Manon Aubry est elle aussi dans un conflit intérieur entre le coût écologique et financier, la place des sponsors, le prix des places… Mais refuse néanmoins d’opposer ces côtés négatifs à « la grande fête populaire » que peuvent être les Jeux olympiques. « J’aurais aimé que le comité d’organisation vienne avec une stratégie politique autour du sport populaire. Car c’est un outil formidable de mixité sociale ! » La députée européenne donne l’exemple des piscines pour développer la pratique de la natation, notamment en Seine-Saint-Denis, où un enfant sur deux ne sait pas nager. Certes, la piscine olympique de Saint-Denis, principal héritage des JOP sur le territoire, servira aux scolaires après 2024. Mais dans un département de 1,6 million d’habitants, ça reste léger.

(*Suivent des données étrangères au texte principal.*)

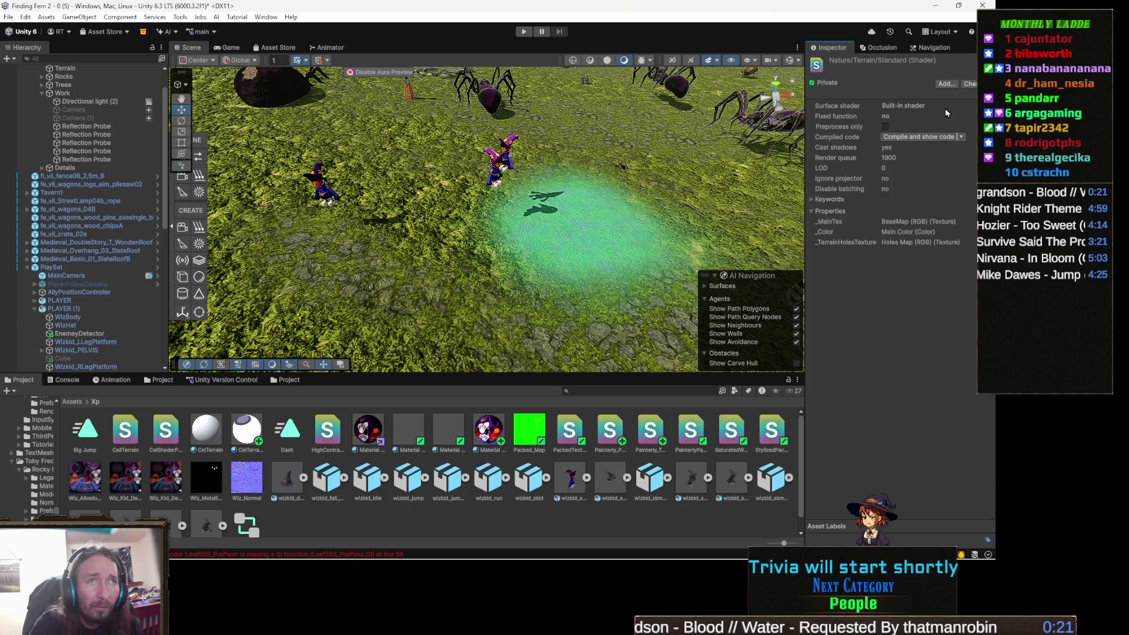
{"action": "left_click", "coordinate": [900, 137]}
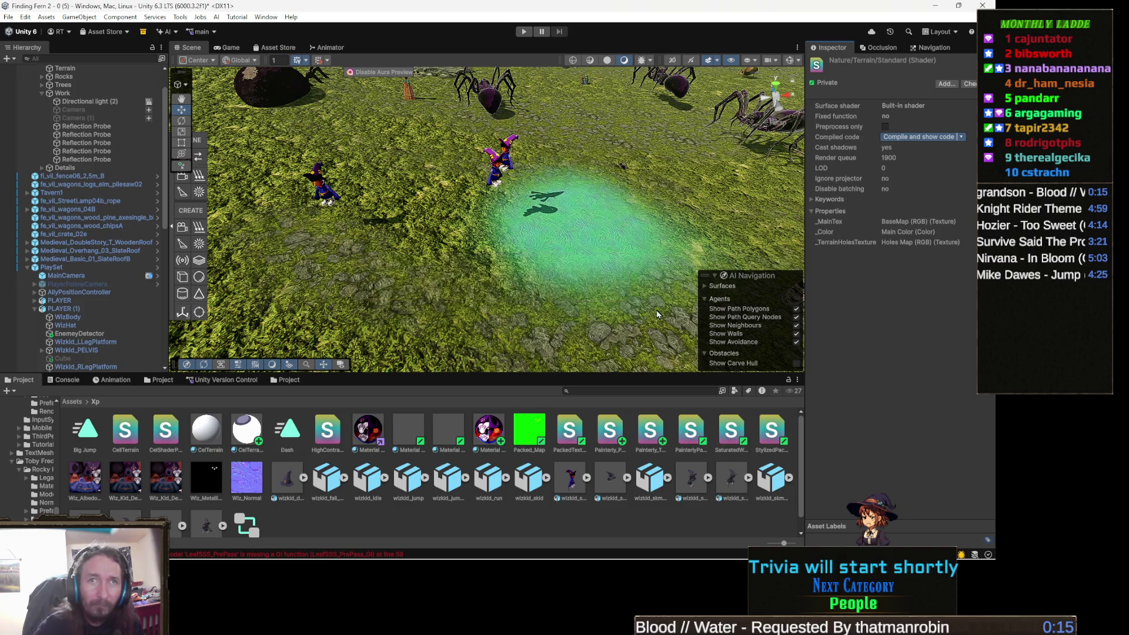
{"action": "scroll", "coordinate": [202, 266], "scroll_direction": "down", "scroll_amount": 3}
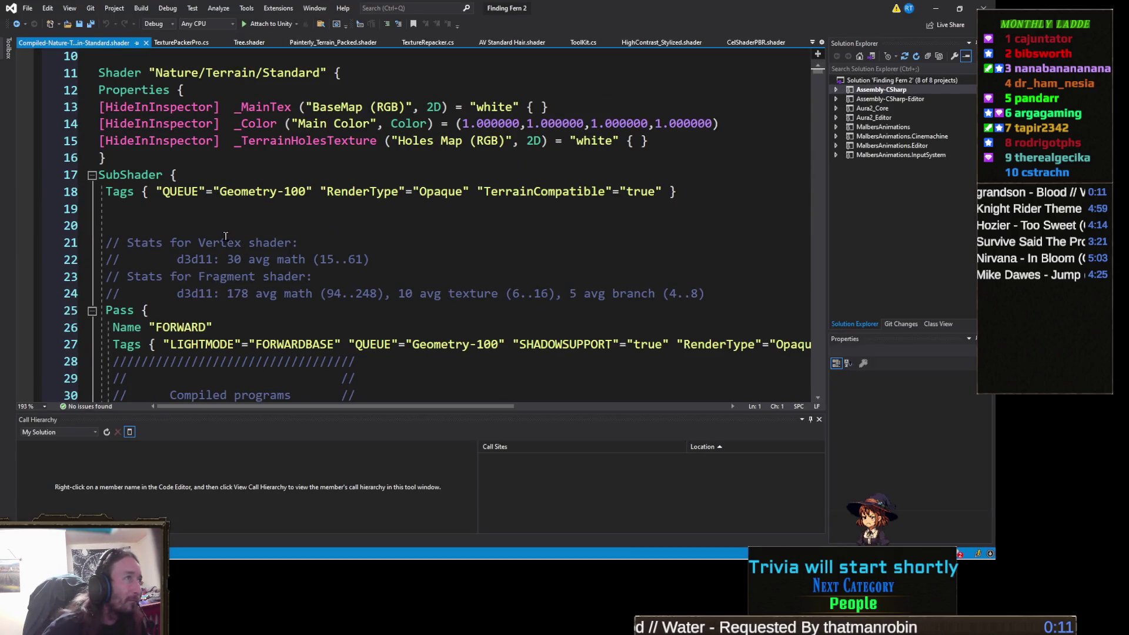
{"action": "scroll", "coordinate": [235, 233], "scroll_direction": "down", "scroll_amount": 2}
{"action": "scroll", "coordinate": [238, 230], "scroll_direction": "down", "scroll_amount": 18}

Globalement, on sent chez les personnes interrogées un sentiment d’exclusion, de dépossession : « Ce truc que je voulais observer, je me dis finalement que ce n’est pas du tout pour moi alors que ça se passe chez moi, décrit Benjamin. J’ai vraiment l’impression qu’on va juste prendre notre ville et la donner, elle et ses équipements à d’autres personnes, pendant quelques mois. Mais Paris ce n’est pas juste un décor, c’est une ville avec des habitants, des citoyens dedans. » « Amertume, tristesse, naïveté », pour Valentin qui lui aussi avait sous-estimé les externalités négatives. « Je me sens trahi sur la promesse et sur l’esprit des Jeux, en tout cas de ce qu’on m’en a dit et de ce que j’en ai compris. »

Que fera tout ce beau monde le 26 juillet 2024 ? Ils seront là, malgré tout. En « se raccrochant à l’idée que je vais vivre un événement que je ne vivrai sans doute plus dans ma vie », explique Valentin, qui a envie « de vivre ça à fond, de se faire un maximum de souvenirs ». Benjamin, moins enthousiaste, attend de voir, en tout cas il sera chez lui, dans la proche banlieue parisienne : « Plein de potes me disent qu’ils vont partir mais pas moi. Je veux quand même essayer d’avoir des places, même pour des petits trucs. Mais je ne mettrai pas 150 euros pour aller voir des séries de badminton ! »

Manon Aubry ira voir des matchs de water-polo avec son club : « On en a acheté en pack, et on se fait un tarif social entre nous… Ces prix, c’est pas normal. Et encore nous, on est des amoureux du water-polo. Mais pour les autres, c’est 60 euros pour, concrètement, voir des éclaboussures dans une piscine quand même ! »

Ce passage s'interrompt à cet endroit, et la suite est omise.